Have we really “Lost Our Way?” Have we as a people really run so far off course that we can’t find our way back, or redirect our “proper course?” It’s a question that the human race has continued to debate for decades if not centuries and it’s oh so topical given the current climate, wouldn’t you agree? Well, this very topic is the one that Hawk has decided to pursue with their latest track, appropriately titled “Lost Our Way.”

The single comes from the Chicago rock group’s latest album, Fly, due for release on May 15th. The band is the brainchild of David Hawkins, a multi-talented artist who not only excels at music, but has also maintained a successful career as an abstract painter, not to mention co-founded The Black Mountain Arts Collective, an avant-garde performance group inspired by Black Mountain College, the experimental arts college of the 1950s.

Hawkins put into perspective where he was coming from in writing “Lost Our Way” and how he views it both musically and thematically. “‘Lost Our Way’ is a lament for the human race. It’s about my concern for the future if we stay on our current path of abusing the earth, animals, and people of other races, genders and nations. It’s basically me explaining to my daughter that we, as humans, have collectively lost our way. It’s kind of heartbreaking. Inherent in that is obviously a hope for change, but this song gives voice to the despair.

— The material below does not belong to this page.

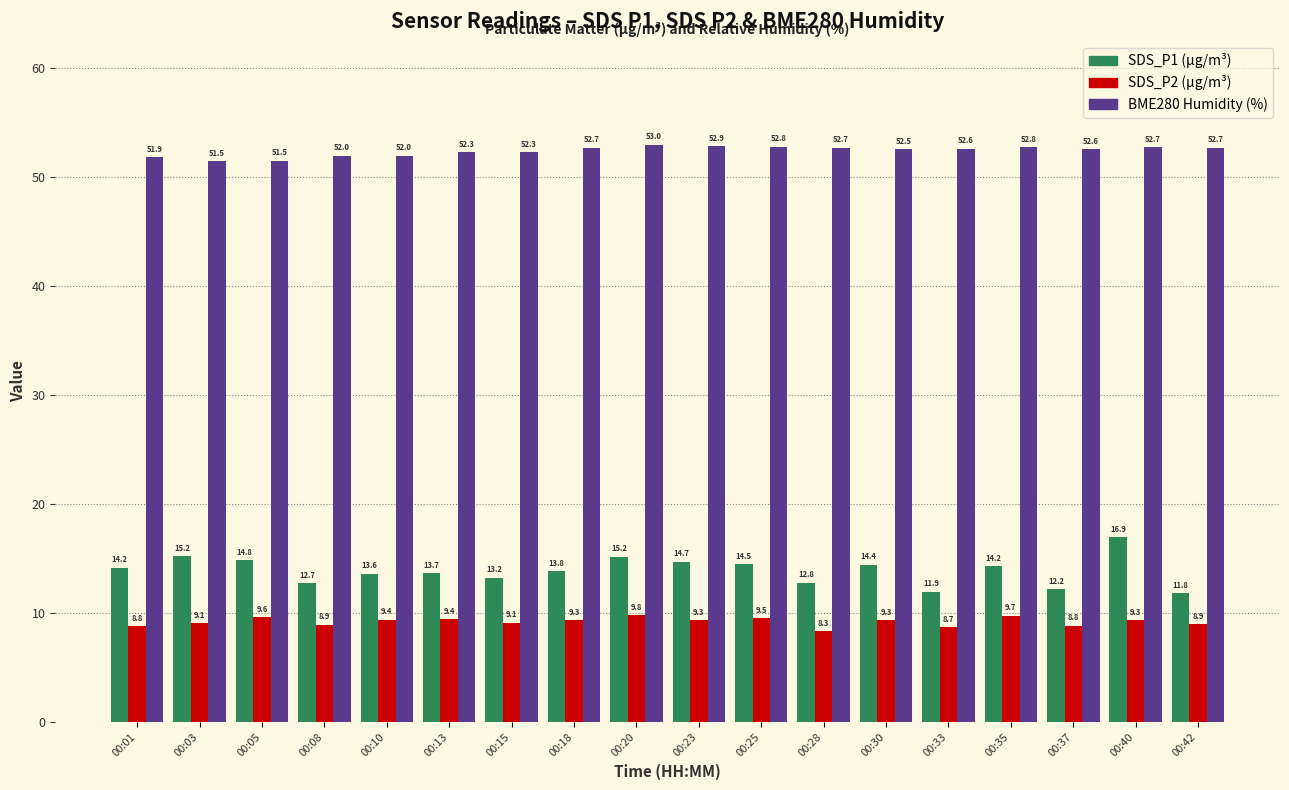

What is the total value across all series at 00:33?

73.2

“In spite of the heavy subject matter, or maybe because of it, there’s a real catharsis towards the end. The groove is grounded masterfully by Pete on drums, and features an incendiary lead guitar part by Ken, and when the song coalesces, just after the four minute mark, I feel like we achieve a moment of transcendence; my deep pain is transformed into something beautiful and moving. That’’s one of the ways music is so powerful and one of the reasons I make it; it can take a cry and turn it into a song. It’s transformative, like turning lead into gold.”

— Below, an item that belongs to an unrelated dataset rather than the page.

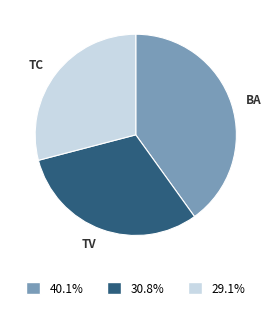

Do TC and BA together represent more than half of the pie?

Yes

The Fly album is a sort of global project that was recorded around the world. Musically, it’s a real change from the band’s previous work with Hawkins and his mates now approaching recording from a noisier, more high-tech point of view as opposed to their usual tried, tested, and true rock formula. Hawk was originally planned to be a more personal project, but it somehow evolved into being a more star-studded affair, featuring Ken Stringfellow of The Posies, drummer Pete Thomas of Elvis Costello’s Attractions and Morgan Fisher of Mott The Hoople. Hawkins seems right at home among his well-regarded rock peers with Fly destined to stand out as one of Hawk’s best albums.

Have we “Lost Our Way?” Why don’t you hear Hawk out and then you can make your own distinction. That’s the beauty of rock n’ roll, is it not?